Eine Frage der Freiheit: Philipp Staab

Unsere Blog-Reihe im "Wissenschaftsjahr 2024 – Freiheit"

Wird unsere Arbeit durch die Digitalisierung freier?

Dienstleistungen per Apps, Textgenerierung auf Knopfdruck, Datenanalyse mit Algorithmen: Unser Alltag hat sich durch die Digitalisierung stark verändert. Besonders die Arbeitswelt scheint sich massiv zu wandeln. 

Unter Digitalisierung verstehen wir grundsätzlich die fortschreitende Prägung unserer Arbeits- und Lebenswelten durch digitale Technologien, deren Bedeutung im gleichen Zuge wächst. Treiber der Digitalisierung sind Unternehmen und damit verbunden die wirtschaftliche Entwicklung, aber auch Universitäten, Forschungseinrichtungen sowie politische und zivilgesellschaftliche Akteur:innen weltweit sind an diesem Prozess beteiligt. 

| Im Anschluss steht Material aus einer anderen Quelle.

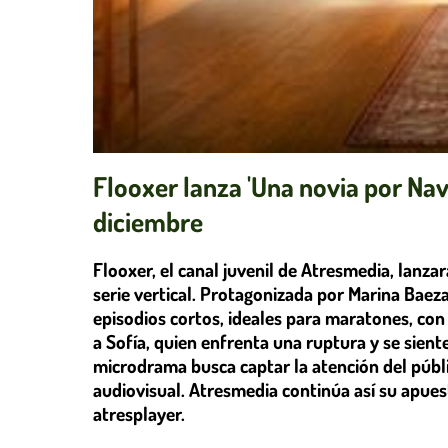
Flooxer lanza 'Una novia por Navi
diciembre
Flooxer, el canal juvenil de Atresmedia, lanza
serie vertical. Protagonizada por Marina Baeza
episodios cortos, ideales para maratones, con
a Sofía, quien enfrenta una ruptura y se sient
microdrama busca captar la atención del púb
audiovisual. Atresmedia continúa así su apues
atresplayer.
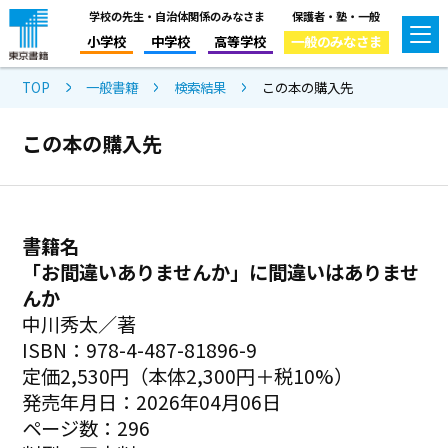
学校の先生・自治体関係のみなさま
保護者・塾・一般
小学校
中学校
高等学校
一般のみなさま
TOP
一般書籍
検索結果
この本の購入先
この本の購入先
書籍名
「お間違いありませんか」に間違いはありませ
んか
中川秀太／著
ISBN：978-4-487-81896-9
定価2,530円（本体2,300円＋税10%）
発売年月日：2026年04月06日
ページ数：296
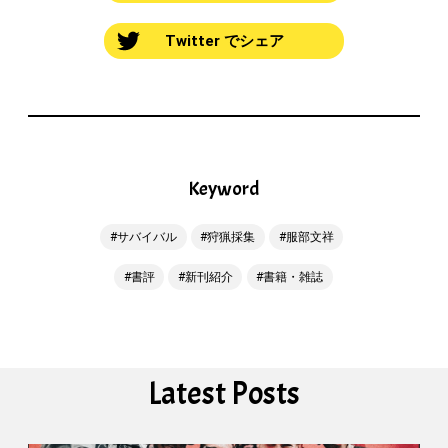
Twitter でシェア
Keyword
サバイバル
狩猟採集
服部文祥
書評
新刊紹介
書籍・雑誌
Latest Posts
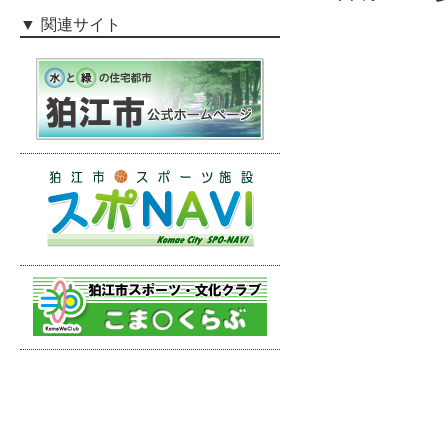
関連サイト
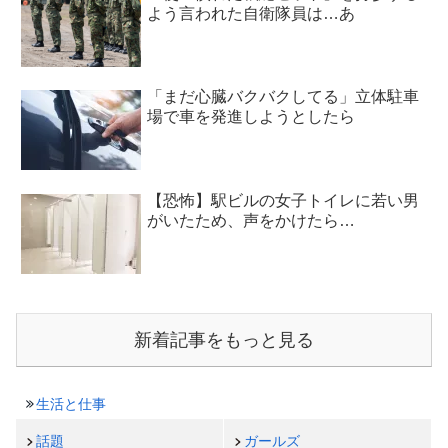
よう言われた自衛隊員は…あ
「まだ心臓バクバクしてる」立体駐車
場で車を発進しようとしたら
【恐怖】駅ビルの女子トイレに若い男
がいたため、声をかけたら…
新着記事をもっと見る
生活と仕事
話題
ガールズ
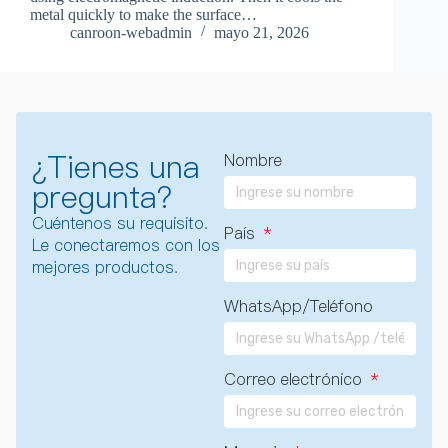
metal quickly to make the surface…
canroon-webadmin
mayo 21, 2026
¿Tienes una
Nombre
pregunta?
Cuéntenos su requisito.
País
Le conectaremos con los
mejores productos.
WhatsApp/Teléfono
Correo electrónico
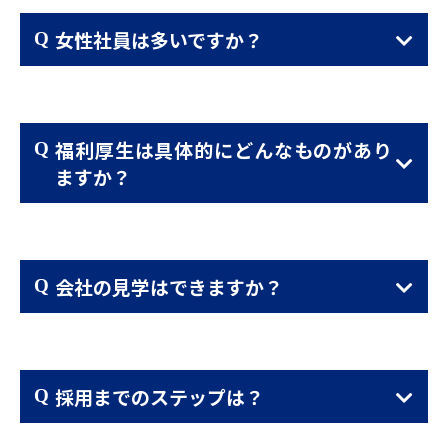
女性社員は多いですか？
福利厚生は具体的にどんなものがあり
ますか？
会社の見学はできますか？
採用までのステップは？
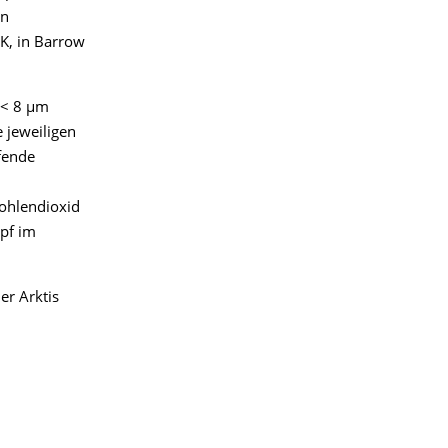
in
0K, in Barrow
 < 8 μm
e jeweiligen
fende
Kohlendioxid
pf im
r Arktis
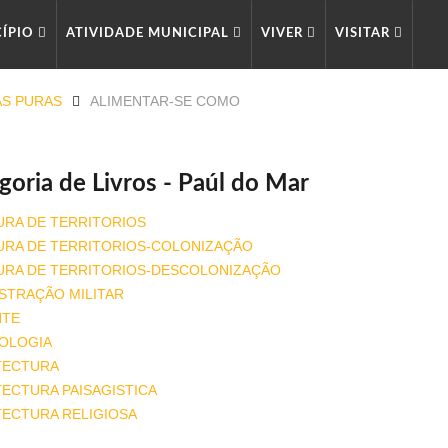
CÍPIO
ATIVIDADE MUNICIPAL
VIVER
VISITAR
AS PURAS
ALIMENTAR-SE COMO
goria de Livros - Paúl do Mar
URA DE TERRITORIOS
URA DE TERRITORIOS-COLONIZAÇÃO
URA DE TERRITORIOS-DESCOLONIZAÇÃO
STRAÇÃO MILITAR
NTE
OLOGIA
TECTURA
ECTURA PAISAGISTICA
TECTURA RELIGIOSA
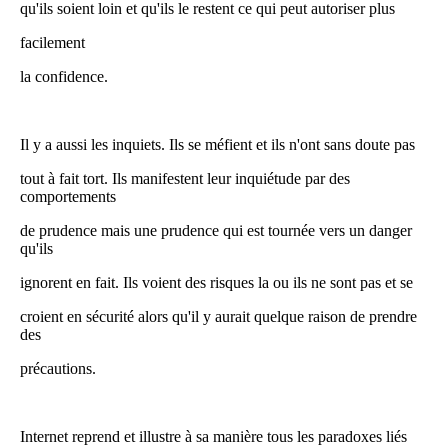
qu'ils soient loin et qu'ils le restent ce qui peut autoriser plus
facilement
la confidence.
Il y a aussi les inquiets. Ils se méfient et ils n'ont sans doute pas
tout à fait tort. Ils manifestent leur inquiétude par des
comportements
de prudence mais une prudence qui est tournée vers un danger
qu'ils
ignorent en fait. Ils voient des risques la ou ils ne sont pas et se
croient en sécurité alors qu'il y aurait quelque raison de prendre
des
précautions.
Internet reprend et illustre à sa manière tous les paradoxes liés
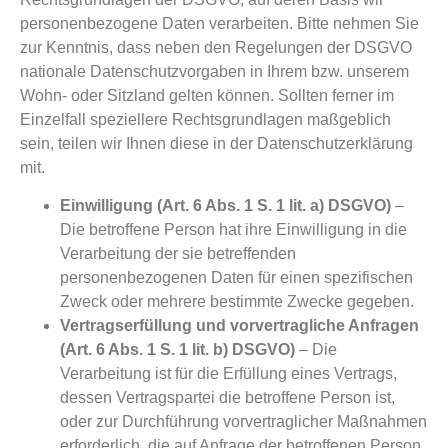
personenbezogene Daten verarbeiten. Bitte nehmen Sie
zur Kenntnis, dass neben den Regelungen der DSGVO
nationale Datenschutzvorgaben in Ihrem bzw. unserem
Wohn- oder Sitzland gelten können. Sollten ferner im
Einzelfall speziellere Rechtsgrundlagen maßgeblich
sein, teilen wir Ihnen diese in der Datenschutzerklärung
mit.
Einwilligung (Art. 6 Abs. 1 S. 1 lit. a) DSGVO)
–
Die betroffene Person hat ihre Einwilligung in die
Verarbeitung der sie betreffenden
personenbezogenen Daten für einen spezifischen
Zweck oder mehrere bestimmte Zwecke gegeben.
Vertragserfüllung und vorvertragliche Anfragen
(Art. 6 Abs. 1 S. 1 lit. b) DSGVO)
– Die
Verarbeitung ist für die Erfüllung eines Vertrags,
dessen Vertragspartei die betroffene Person ist,
oder zur Durchführung vorvertraglicher Maßnahmen
erforderlich, die auf Anfrage der betroffenen Person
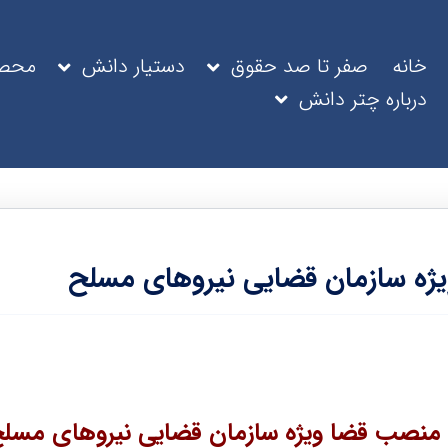
خانه
صفر تا صد حقوق
دستیار دانش
محصو
درباره چتر دانش
 منصب قضا ویژه سازمان قضایی نیروهای مسل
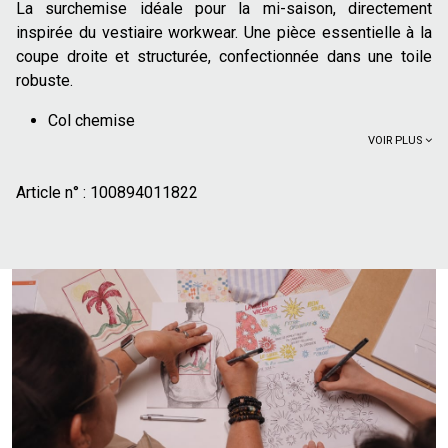
La surchemise idéale pour la mi-saison, directement
inspirée du vestiaire workwear. Une pièce essentielle à la
coupe droite et structurée, confectionnée dans une toile
robuste.
Col chemise
VOIR PLUS
Fermeture boutonnée
Poche poitrine à rabat
Article n° :
Bas de manches boutonnés
100894011822
Veste non doublée
100% coton dont 20% recyclé : Le coton offre un
confort, doux et agréable au quotidien
Pour un look décontracté et moderne, portez cette
surchemise ouverte sur un t-shirt ou un pull en maille fine,
comme le suggère la tenue du mannequin. Associée à un
jean brut, elle crée une silhouette à la fois simple et
travaillée. Elle peut également se porter fermée pour un
style plus affirmé, en remplacement d'une veste légère.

Dienstleistungen per Apps, Textgenerierung auf Knopfdruck, Datenanalyse mit Algorithmen: Unser Alltag hat sich durch die Digitalisierung stark verändert. Besonders die Arbeitswelt scheint sich massiv zu wandeln.

Die Technologien sind zwischen uns und die Welt geschaltet. Das gilt auch für die Arbeitswelt. Die Digitalisierung ist in der Gestaltung der Arbeit von heute eine zentrale Struktur. Wurden Hierarchien und Macht in der Arbeit vor einigen Jahren noch über Menschen – Vorgesetzte und Mitarbeiter:innen etwa – durchgesetzt, sind an diese Stelle Technologien getreten. Bestes Beispiel dafür ist die Gig Economy: Bei den Dienstboten, die in der Stadt unterwegs ist, haben wir es mit Tätigkeiten zu tun, bei denen die Leute oft nicht mal wissen, wer die Person sein könnte, an die sie ihre Beschwerden oder ihre Vorschläge für Verbesserungen richten könnten. Alles läuft über die App. Das ist eine massive Form der Depersonalisierung von Herrschaft, die durch Technologien entsteht.

Auch wenn die Digitalisierung uns alle betrifft, beeinflusst sie unsere individuellen Arbeitswelten doch unterschiedlich. Als Tendenz gilt: Je komplexer und höher in den beruflichen Statushierarchien eine bestimmte Tätigkeit ist, desto freiheitsfördernder sind Technologien in der Arbeit. Und umgekehrt: Da wo Arbeit ohnehin schon schlecht bezahlt, hart und schwer ist, werden diese Technologien oft rigide eingesetzt, um Arbeitsprozesse zu intensivieren oder Überwachung zu steigern.

Im Zusammenspiel aus Technologie und Demografie wird die Frage der Freiheit in den nächsten Jahrzehnten die entscheidende Konfliktlinie in der Arbeitswelt.

Im Zusammenspiel aus Technologie und Demografie wird die Frage der Freiheit in den nächsten Jahrzehnten die entscheidende Konfliktlinie in der Arbeitswelt. Schrumpft das Arbeitskräftereservoir in unserer alternden Gesellschaft weiter, sind Menschen auch im Niedriglohnbereich weniger darauf angewiesen, schlechte Arbeitsbedingungen zu akzeptieren. Wie erhält man vor diesem Hintergrund ein kapitalistisches, nationales Produktionsmodell? Wie genau bringt man Widersprüche unter einen Hut: die Intensivierung von Arbeit, die im Interesse der Unternehmen liegt, auf der einen Seite und die Humanisierung der Arbeit, die im berechtigten Interesse der Beschäftigten liegt, auf der anderen?


Die Digitalisierung ist in diesem Zusammenhang ein Mittel mit offener Zwecksetzung. Sie kann in viele Richtungen eingesetzt werden: digitales Recruiting und mobiles Arbeiten beispielsweise auf der einen Seite, Überwachung und Depersonalisierung auf der anderen. Der jeweilige Zweck kommt aus einer anderen Richtung: aus den Wachstums- oder Profitinteressen von Unternehmen, aus Autonomieinteressen von Beschäftigten und nicht zuletzt aus den Legitimationsinteressen des politischen Systems, das sowohl zufriedene Bürger:innen als auch halbwegs funktionierende Unternehmen braucht, um sich zu erhalten. In diesem Spiel ist die Digitalisierung nur eine von vielen Schrauben, an der man versucht zu drehen.